6. Take a large piece of old ginger, cut the longest section into even and beautiful slender strips, cut the middle section of the green onion (the clear and white part, the same length as the ginger strips) into strips, spread it on the fish plate, and put the fish in it.
After serving, sprinkle some green onion and ginger shreds on the fish.
7. Be sure to put the fish into the pot after the water in the steamer is boiled (never steam the fish in cold water. The secret of many steamed dishes is to put the food into the pot to steam after the water is boiled); steam for 6-7 minutes.
Turn off the heat.
8. After turning off the heat, do not open the lid of the pot, and do not take the fish out of the pot. Use the residual temperature in the pot to "steam" it for 5-8 minutes and then take it out of the pot immediately. Then add the pre-prepared seasonings (soy sauce, vinegar, a little
Salt or no salt), pour all over the fish body without adding MSG in order to keep it light.

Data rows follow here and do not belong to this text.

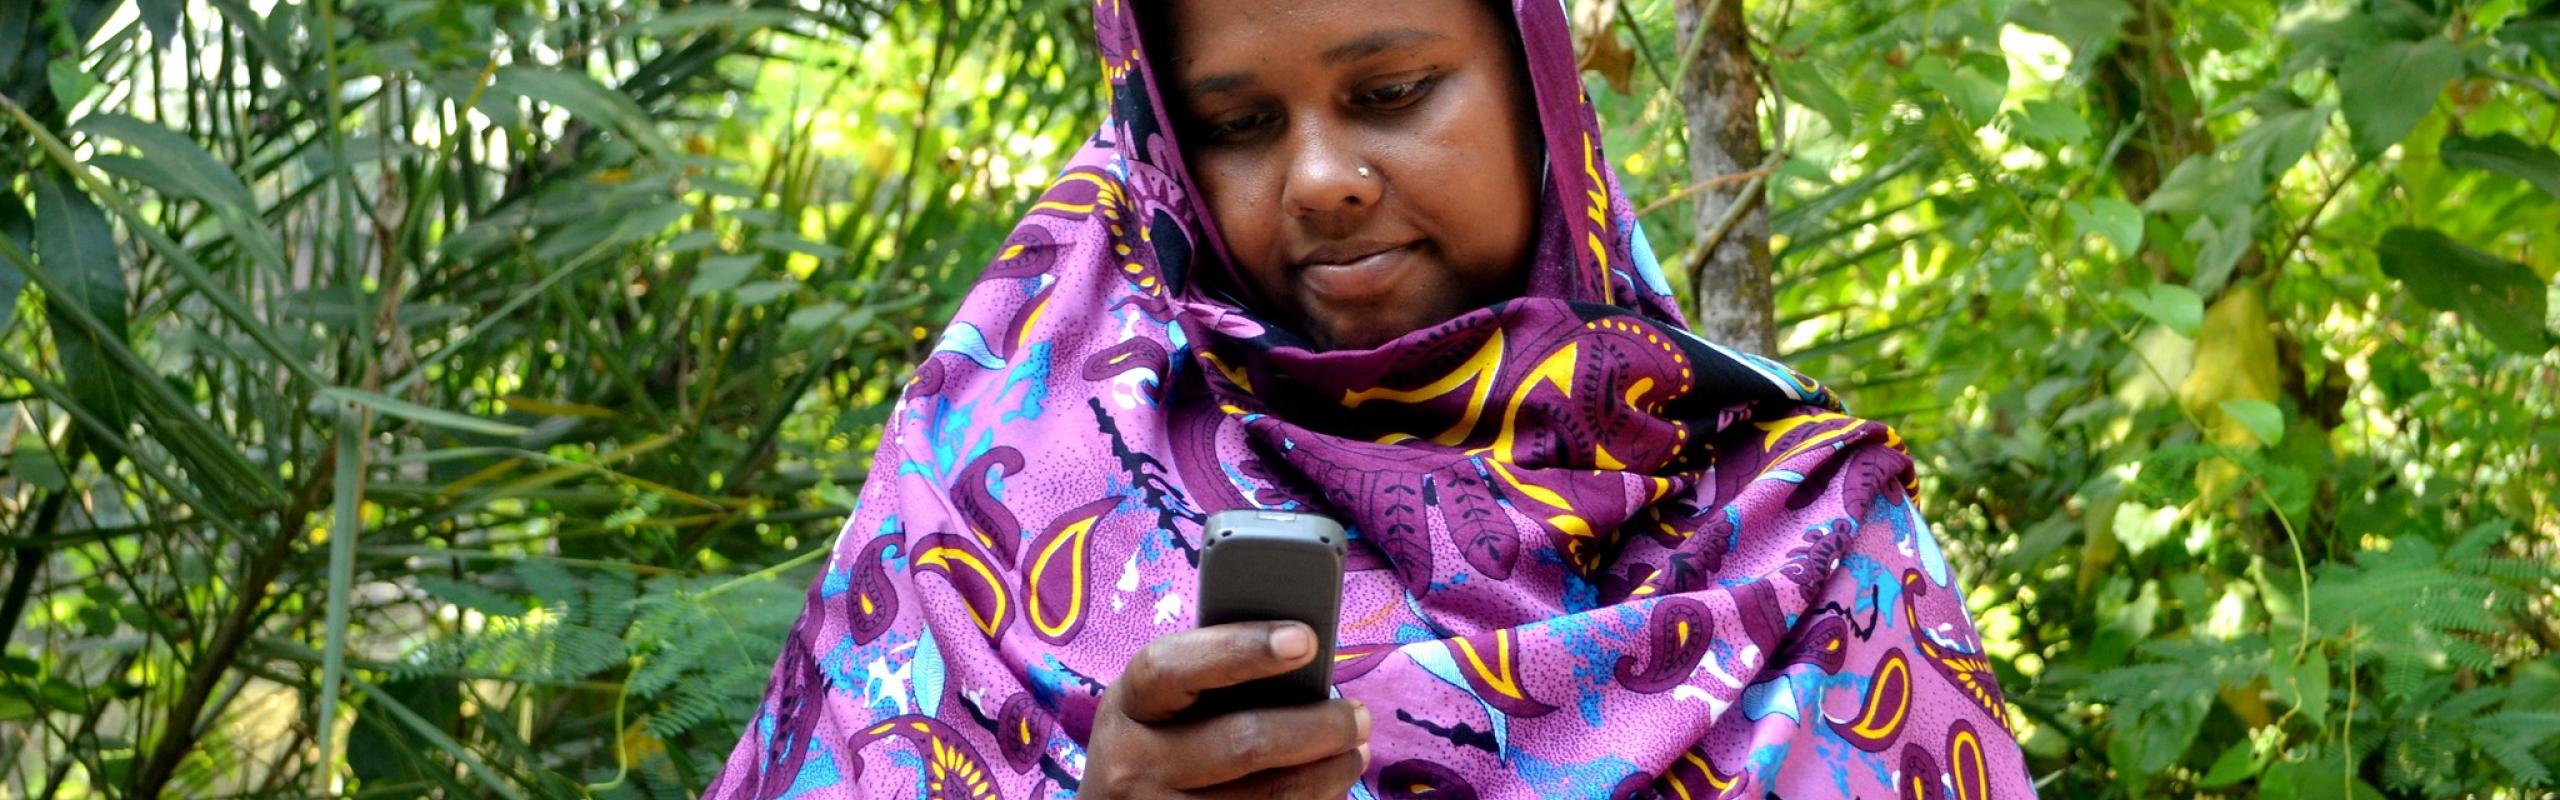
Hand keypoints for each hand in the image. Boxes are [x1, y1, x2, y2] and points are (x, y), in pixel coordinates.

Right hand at [1080, 621, 1371, 798]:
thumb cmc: (1160, 741)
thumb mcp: (1163, 705)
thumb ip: (1213, 680)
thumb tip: (1305, 660)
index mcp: (1128, 705)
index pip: (1174, 667)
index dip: (1240, 649)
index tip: (1306, 639)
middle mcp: (1132, 766)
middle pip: (1241, 742)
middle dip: (1318, 727)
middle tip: (1359, 716)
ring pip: (1268, 798)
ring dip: (1328, 773)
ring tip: (1356, 751)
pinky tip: (1330, 787)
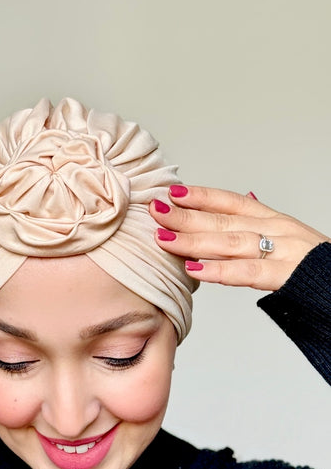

9. Sprinkle minced green garlic on the fish body, put oil in the pot, sauté the Sichuan peppercorns until fragrant, and add the pickled peppers.
Braid the red oil and pour the hot oil on top of the fish.
[1] Ingredients for method 2: One large grass carp is about two pounds and six taels, appropriate amounts of green onions, ginger slices, cooking wine, and soy sauce.
[2] Preparation: Kill the grass carp and clean it.
Then remove the head and tail of the prepared fish, cut lancets on the fish, then divide it into pieces of suitable size, soak and marinate with green onions, ginger slices, cooking wine, and soy sauce for 30 minutes.
Preparation: Turn on the heat, wait until the steamer is filled with steam, then put the fish into the pot.
Steam over high heat for eight minutes and then turn off the heat.
The fragrant steamed grass carp is ready.
Just one word: fragrant!
Method 3 Steamed Grass Carp Steamed Grass Carp Ingredients: onion, ginger, garlic, oil, pepper, salt, cooking wine, soy sauce, coriander, red pepper (shredded) Preparation: 1. Wash the grass carp first (buy live grass carp); 2
. Marinate the grass carp with cooking wine, salt and soy sauce for 30 minutes; 3. Shred the ginger, flatten the garlic, and put it into the belly of the fish; 4. Add water to the pot and bring to a boil, steam the marinated fish 8-
10 minutes (10 minutes for large fish, 8 minutes for small fish), do not rush to open the lid after steaming; 5. Heat oil in another pot, add shredded ginger, garlic, Sichuan pepper, and red pepper and stir-fry for a while and turn off the heat;
6. Take out the steamed fish, sprinkle a little coriander on the steamed fish, and then pour it on the fish.